Business Owners

Client profile:

Jane and Ethan run a family business originally started by Ethan’s parents. They are both 43-years-old and have three young children. They each own TFSAs worth approximately $145,000 and have $180,000 accumulated in an RESP for the kids. Jane has RRSP assets of around $230,000 and Ethan’s RRSP is worth just over $300,000. They own a home and a beach house with minimal debt left. Both Jane and Ethan bought 10-year term policies with $1M in coverage each that recently automatically renewed after 10 years at much higher premiums. The company has been performing well in recent years averaging $450,000 in cash flow per year, but they are concerned about the risk of the business slowing down. The business has accumulated over $600,000 in investments through the holding company.   

Issues to address: 

  • Ethan and Jane would like to make sure their kids’ futures are secure if something were to happen to them. 

  • Their previous advisor did not efficiently tax allocate investments across different account types and ownership. 

  • They want to transfer wealth to their children in a tax efficient manner and avoid costly probate fees at death. 

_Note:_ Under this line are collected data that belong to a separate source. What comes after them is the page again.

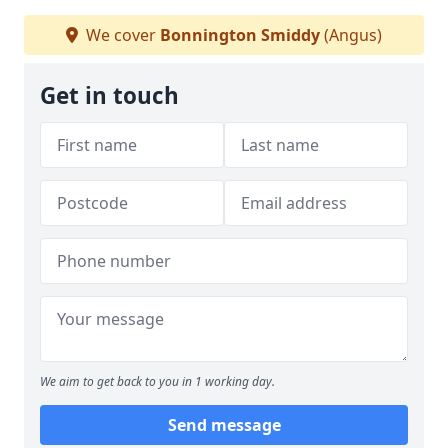
We cover
Bonnington Smiddy
(Angus)
Get in touch
We aim to get back to you in 1 working day.
Send message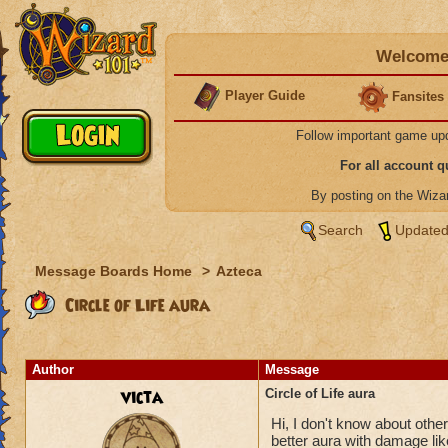
Welcome 
Player Guide
Fansites
Follow important game up
For all account 
By posting on the Wiz
Search
Updated
Message Boards Home
>
Azteca
Circle of Life aura
Author
Message
victa
Circle of Life aura
Hi, I don't know about others
better aura with damage like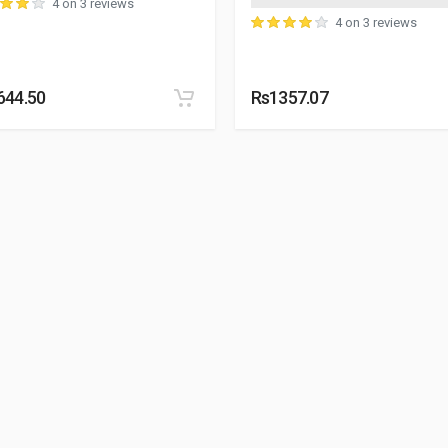
4 on 3 reviews
4 on 3 reviews
644.50
Rs1357.07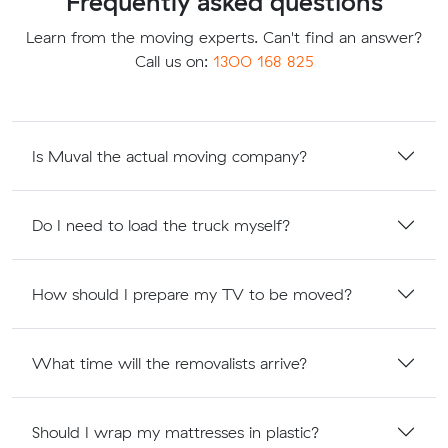
Frequently asked questions
Learn from the moving experts. Can't find an answer?
Call us on:
1300 168 825
Is Muval the actual moving company?
Do I need to load the truck myself?
How should I prepare my TV to be moved?
What time will the removalists arrive?
Should I wrap my mattresses in plastic?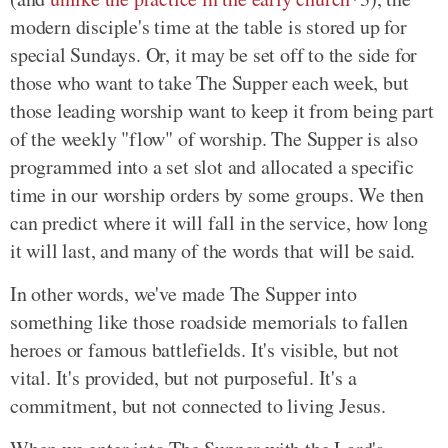
modern disciple's time at the table is stored up for
special Sundays. Or, it may be set off to the side for
those who want to take The Supper each week, but
those leading worship want to keep it from being part
of the weekly "flow" of worship. The Supper is also
programmed into a set slot and allocated a specific
time in our worship orders by some groups. We then
can predict where it will fall in the service, how long
it will last, and many of the words that will be said.
In other words, we've made The Supper into
something like those roadside memorials to fallen
heroes or famous battlefields. It's visible, but not
vital. It's provided, but not purposeful. It's a
commitment, but not connected to living Jesus.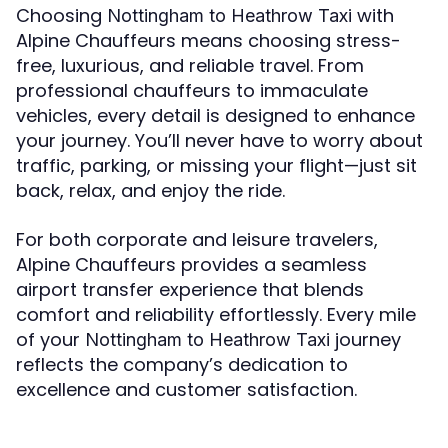
Choosing
with
Nottingham to Heathrow Taxi
Alpine Chauffeurs means choosing stress-
free, luxurious, and reliable travel. From
professional chauffeurs to immaculate
vehicles, every detail is designed to enhance
your journey. You’ll never have to worry about
traffic, parking, or missing your flight—just sit
back, relax, and enjoy the ride.
For both corporate and leisure travelers,
Alpine Chauffeurs provides a seamless
airport transfer experience that blends
comfort and reliability effortlessly. Every mile
of your
journey
Nottingham to Heathrow Taxi
reflects the company’s dedication to
excellence and customer satisfaction.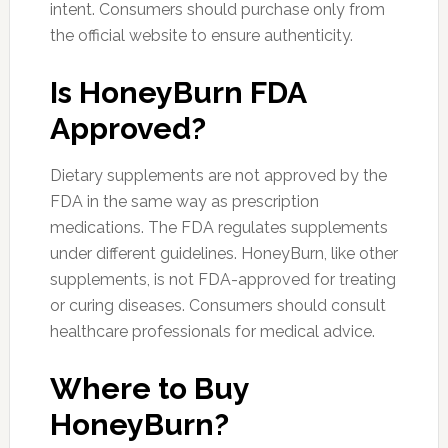
intent. Consumers should purchase only from
the official website to ensure authenticity.
Is HoneyBurn FDA
Approved?
Dietary supplements are not approved by the
FDA in the same way as prescription
medications. The FDA regulates supplements
under different guidelines. HoneyBurn, like other
supplements, is not FDA-approved for treating
or curing diseases. Consumers should consult
healthcare professionals for medical advice.
Where to Buy
HoneyBurn?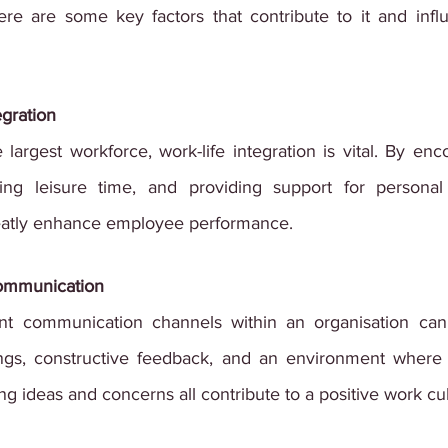
ere are some key factors that contribute to it and inf
egration
 largest workforce, work-life integration is vital. By enco
ng leisure time, and providing support for personal re
reatly enhance employee performance.
Communication
t communication channels within an organisation can
gs, constructive feedback, and an environment where 
g ideas and concerns all contribute to a positive work cul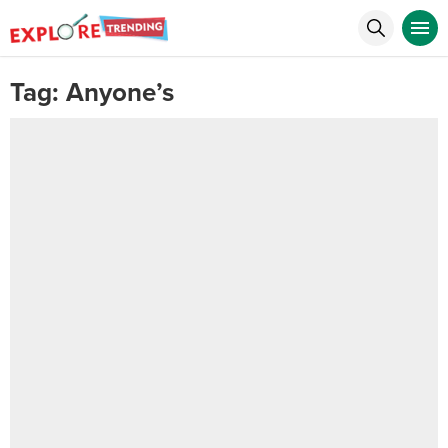
Tag:
Anyone’s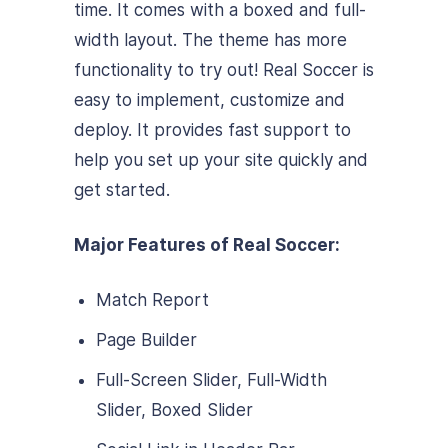
time. It comes with a boxed and full-
width layout. The theme has more
functionality to try out! Real Soccer is
easy to implement, customize and
deploy. It provides fast support to
help you set up your site quickly and
get started.
Major Features of Real Soccer:
Match Report
Page Builder
Full-Screen Slider, Full-Width
Slider, Boxed Slider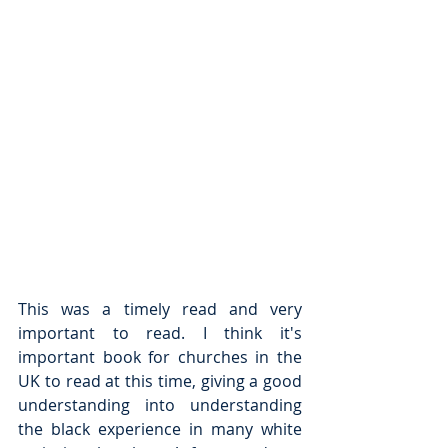
This was a timely read and very 
important to read. I think it's 
important book for churches in the 
UK to read at this time, giving a good 
understanding into understanding 
the black experience in many white 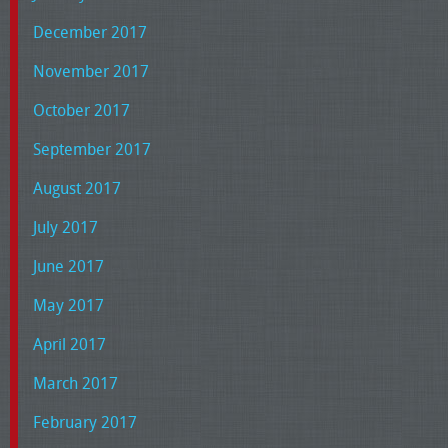
December 2017
November 2017
October 2017
September 2017
August 2017
July 2017
June 2017
May 2017
April 2017
March 2017
February 2017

Our recommended path ahead:

  • Ethan and Jane to use corporately owned life insurance to set up a Corporate Asset Transfer Strategy to create a tax-free inheritance for the kids. They would redirect after-tax surplus from business income into a permanent life insurance policy rather than existing investments. The cash value of the policy grows on a tax advantage basis and the proceeds are eventually paid into the corporation tax free. The proceeds result in a credit to the capital dividend account which can then be paid to shareholders tax free.

  • Reinvest existing holdings to properly tax-allocate the accounts. We recommended they re-balance accounts to properly tax allocate different portfolio holdings into accounts where they are taxed more favourably. 

 
After reviewing the clients outside account statements, tax returns and insurance policies we were able to create a new wealth plan to quantify the impact of our recommended strategies.